◆ The data ◆
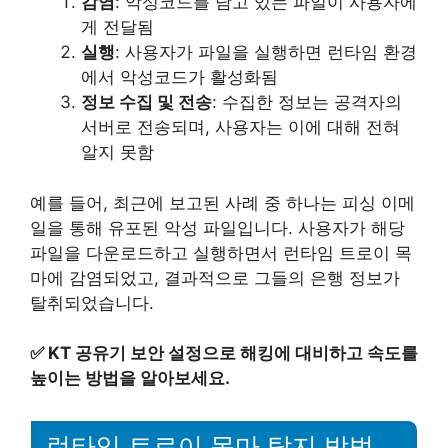
감염
: 악성코드를 담고 있는 파일이 사용자에
게 전달됨
실행
: 사용자가 파일을 실행하면 런타임 환경
에서 악성코드가 활성화됨
정보 수집 및 전송
: 수집한 정보는 공격자의
서버로 전송되며, 사용자는 이에 대해 전혀
알지 못함
예를 들어, 최근에 보고된 사례 중 하나는 피싱 이메
일을 통해 유포된 악성 파일입니다. 사용자가 해당
파일을 다운로드하고 실행하면서 런타임 트로이 목
마에 감염되었고, 결과적으로 그들의 은행 정보가
탈취되었습니다.
✅
KT 공유기 보안 설정으로 해킹에 대비하고 속도를
높이는 방법을 알아보세요.
런타임 트로이 목마 탐지 방법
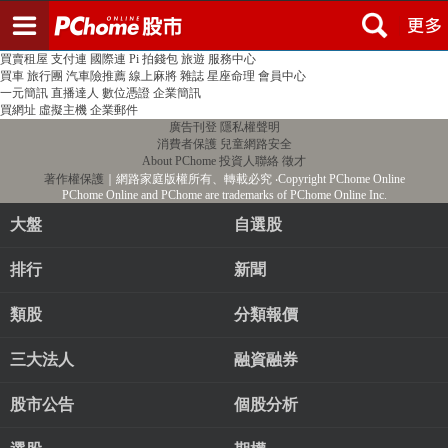
登入
註冊
PChome首頁
線上購物
24h購物
書店
露天拍賣
比比昂代購
新聞
/
氣象
股市
個人新聞台
廣告刊登
加入聯播網
全球購物
買賣租屋
支付連
國際連
Pi 拍錢包
旅遊
服務中心
買車
旅行團
汽車險推薦
線上麻將
雜誌
星座命理
會員中心
一元簡訊
直播達人
數位憑證
企業簡訊
買網址
虛擬主機
企業郵件
廣告刊登
隱私權聲明
消費者保護
兒童網路安全
About PChome
投資人聯絡
徵才
著作權保護
｜網路家庭版權所有、轉載必究
‧Copyright PChome Online
PChome Online and PChome are trademarks of PChome Online Inc.
大盤
自選股
排行
新聞
類股
分類報價
三大法人
融資融券
股市公告
個股分析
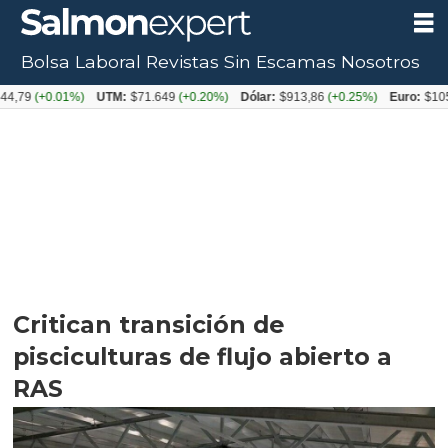
Bolsa Laboral
Revistas
Sin Escamas
Nosotros
+0.01%)
UTM:
$71.649
(+0.20%)
Dólar:
$913,86
(+0.25%)
Euro:
$1053,08
(-
Critican transición de
pisciculturas de flujo abierto a
RAS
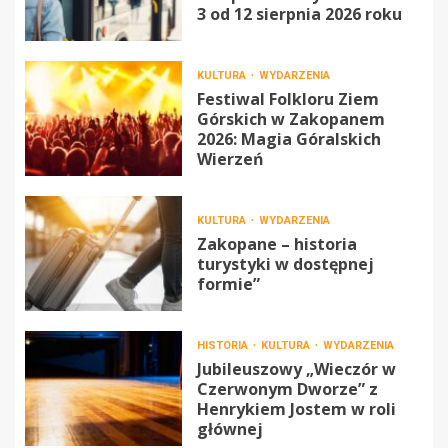
3 od 12 sierpnia 2026 roku
KULTURA
WYDARZENIA
Festiwal Folkloru Ziem
Górskich w Zakopanem
2026: Magia Góralskich
Wierzeń
KULTURA
WYDARZENIA
Zakopane – historia
turystyki w dostępnej
formie”
HISTORIA
KULTURA
WYDARZENIA
Jubileuszowy „Wieczór w
Czerwonym Dworze” z
Henrykiem Jostem w roli
głównej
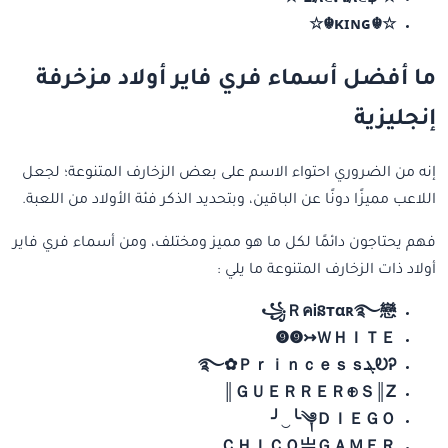
☆•฿ŁȺℂⲘȺℂ•☆
☆☬κɪɴɢ☬☆
ما أفضل أسماء فري فاير أولاد مزخرفة
إنجليزية
إنه من الضروري احتواء الاسم على بعض الزخارف المتنوعة؛ لجعل
اللاعب مميزًا دونًا عن الباقين، وبتحديد الذكر فئة الأولاد من اللعبة.
فهم يحتاجون دائمًا لكل ما هو مميز ومختلف، ومن أسماء فري فاير
أولاد ذات الزخارف المتنوعة ما يلي :
꧁ＲคᎥនтαʀ࿐戀
ＷＨＩＴＥ↣❾❾
ᎧᎮܔ࿐✿Ｐｒｉｎｃｅｓｓ
ＧＵＥＲＲＥＲ⊕Ｓ║Ꮓ║
༆ＤＩＥＧＯ╰‿╯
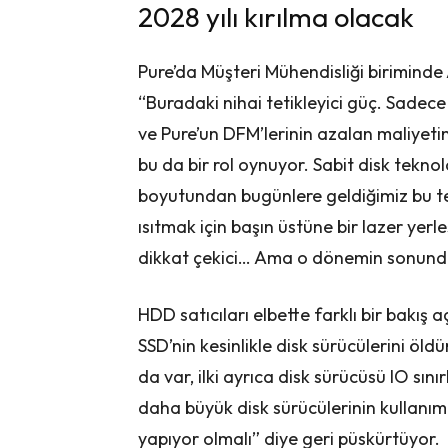
2028 yılı kırılma olacak
Pure’da Müşteri Mühendisliği birimind
“Buradaki nihai tetikleyici güç. Sadece 
ve Pure’un DFM’lerinin azalan maliyetin
bu da bir rol oynuyor. Sabit disk tekn
boyutundan bugünlere geldiğimiz bu te
ısıtmak için başın üstüne bir lazer yer
dikkat çekici… Ama o dönemin sonunda
HDD satıcıları elbette farklı bir bakış 
SSD’nin kesinlikle disk sürücülerini öld
da var, ilki ayrıca disk sürücüsü IO sın
daha büyük disk sürücülerinin kullanımı
yapıyor olmalı” diye geri püskürtüyor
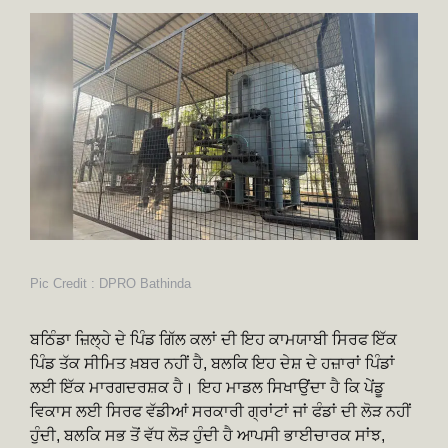
Pic Credit : DPRO Bathinda
ਬਠਿੰਡਾ ਜ਼ਿਲ੍ਹੇ ਦੇ ਪਿੰਡ ਗਿੱਲ ਕਲਾਂ ਦੀ ਇਹ ਕਾਮਯਾਬੀ ਸਿਰਫ ਇੱਕ
ਪਿੰਡ ਤੱਕ ਸੀਮਿਤ ਖ਼ਬਰ ਨਹੀਂ ਹੈ, ਬਲਕਿ ਇਹ ਦੇਸ਼ ਦੇ ਹਜ਼ਾਰਾਂ ਪਿੰਡਾਂ
ਲਈ ਇੱਕ ਮਾਰਗਦਰਸ਼ਕ ਹੈ। ਇਹ ਮਾਡਲ ਸਿਖਾਉਂਦਾ ਹੈ ਕਿ ਪੇਂਡੂ
ਵਿਕਾਸ ਲਈ ਸਿਰਫ ਵੱਡੀਆਂ ਸਰਕਾਰੀ ਗ੍ਰਾਂਟਾਂ ਜਾਂ ਫੰਡਾਂ ਦੀ ਲੋੜ ਨਹੀਂ
ਹੁੰਦੀ, ਬਲਕਿ ਸਭ ਤੋਂ ਵੱਧ ਲੋੜ ਹੁੰਦੀ ਹੈ ਆਪਸੀ ਭਾਈਚਾਰਕ ਸਾਂਝ,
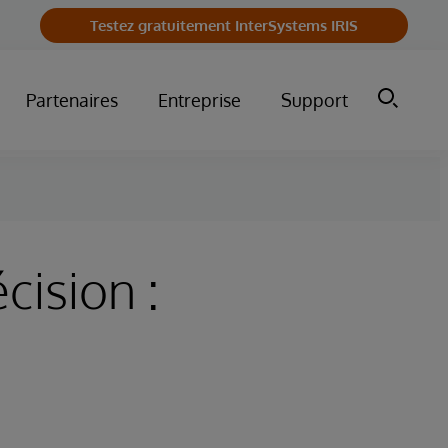
Testez gratuitement InterSystems IRIS
Partenaires
Entreprise
Support
cision :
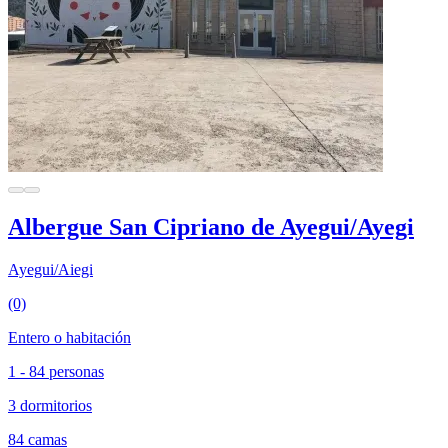
Albergue San Cipriano de Ayegui/Ayegi
Ayegui/Aiegi
(0)
Entero o habitación
1 - 84 personas
3 dormitorios
84 camas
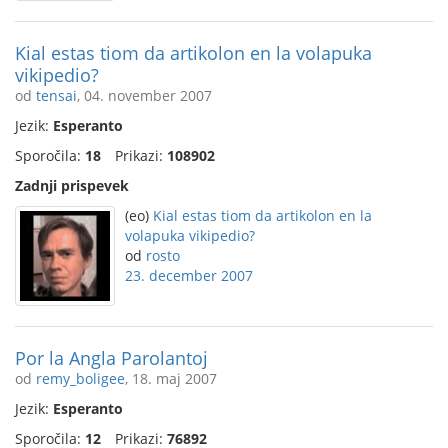
Kial estas tiom da artikolon en la volapuka
vikipedio?
od
tensai
, 04. november 2007
Jezik:
Esperanto
Sporočila:
18
Prikazi:
108902
Zadnji prispevek
(eo)
Kial estas tiom da artikolon en la
volapuka vikipedio?
od
rosto
23. december 2007
Por la Angla Parolantoj
od
remy_boligee
, 18. maj 2007
Jezik:
Esperanto
Sporočila:
12
Prikazi:
76892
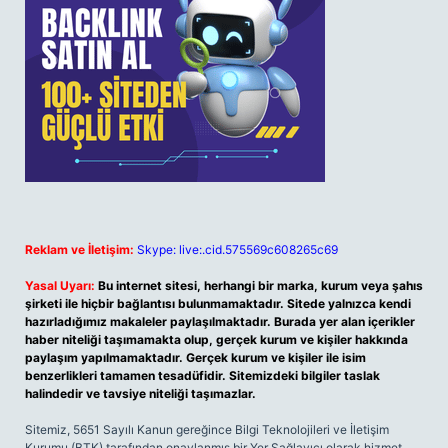
Reklam ve İletişim:
Skype: live:.cid.575569c608265c69
Yasal Uyarı:
Bu internet sitesi, herhangi bir marka, kurum veya şahıs
şirketi ile hiçbir bağlantısı bulunmamaktadır. Sitede yalnızca kendi
hazırladığımız makaleler paylaşılmaktadır. Burada yer alan içerikler
haber niteliği taşımamakta olup, gerçek kurum ve kişiler hakkında
paylaşım yapılmamaktadır. Gerçek kurum ve kişiler ile isim
benzerlikleri tamamen tesadüfidir. Sitemizdeki bilgiler taslak
halindedir ve tavsiye niteliği taşımazlar.
Sitemiz, 5651 Sayılı Kanun gereğince Bilgi Teknolojileri ve İletişim
Kurumu (BTK) tarafından onaylanmış bir Yer Sağlayıcı olarak hizmet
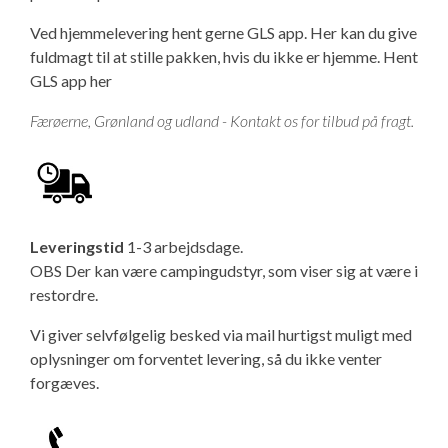
Ved hjemmelevering hent gerne GLS app. Her kan du give
fuldmagt til at stille pakken, hvis du ikke er hjemme.
Hent
GLS app her
Færøerne, Grønland og udland - Kontakt os for tilbud på fragt.
Leveringstid
1-3 arbejdsdage.
OBS Der kan være campingudstyr, som viser sig at være i
restordre.
Vi giver selvfølgelig besked via mail hurtigst muligt med
oplysninger om forventet levering, så du ikke venter
forgæves.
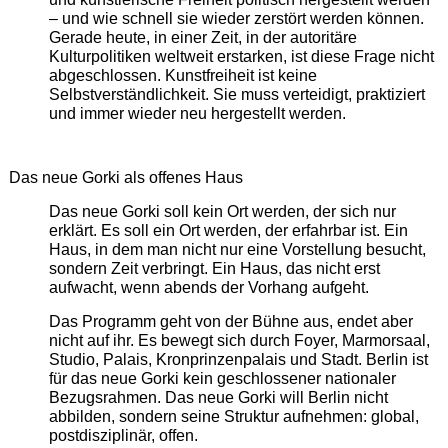
– und wie schnell sie wieder zerstört werden können.
Gerade heute, in einer Zeit, in der autoritäre
Kulturpolitiken weltweit erstarken, ist diese Frage nicht
abgeschlossen. Kunstfreiheit ist keine
Selbstverständlichkeit. Sie muss verteidigt, praktiziert
und immer wieder neu hergestellt werden.
Das neue Gorki als offenes Haus
Das neue Gorki soll kein Ort werden, der sich nur
erklärt. Es soll ein Ort werden, der erfahrbar ist. Ein
Haus, in dem man nicht nur eine Vorstellung besucht,
sondern Zeit verbringt. Ein Haus, das nicht erst
aufwacht, wenn abends der Vorhang aufgeht.
Das Programm geht von der Bühne aus, endet aber
nicht auf ihr. Es bewegt sich durch Foyer, Marmorsaal,
Studio, Palais, Kronprinzenpalais und Stadt. Berlin ist
für das neue Gorki kein geschlossener nationaler
Bezugsrahmen. Das neue Gorki will Berlin nicht
abbilden, sondern seine Struktur aufnehmen: global,
postdisziplinär, offen.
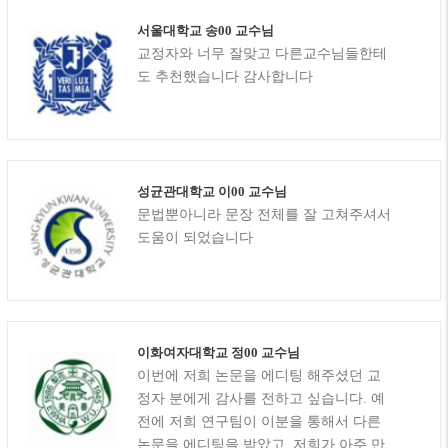
서울대학교 송00 교수님
교정자와 너무 잘맞고 다른교수님들한테
도 추천했습니다 감사합니다
성균관대학교 이00 교수님
문법뿐아니라 문장 전체를 잘 고쳐주셔서
도움이 되었습니다
이화여자대학교 정00 교수님
이번에 저희 논문을 에디팅 해주셨던 교
정자 분에게 감사를 전하고 싶습니다. 예
전에 저희 연구팀이 이분을 통해서 다른
논문을 에디팅을 받았고, 저희가 아주 만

◆ What you need to do ◆
Show each line in the entries above that contains the word "wieder". Treat case as significant.

◆ Worked solution ◆
– und wie schnell sie wieder zerstört werden können.
und immer wieder neu hergestellt werden.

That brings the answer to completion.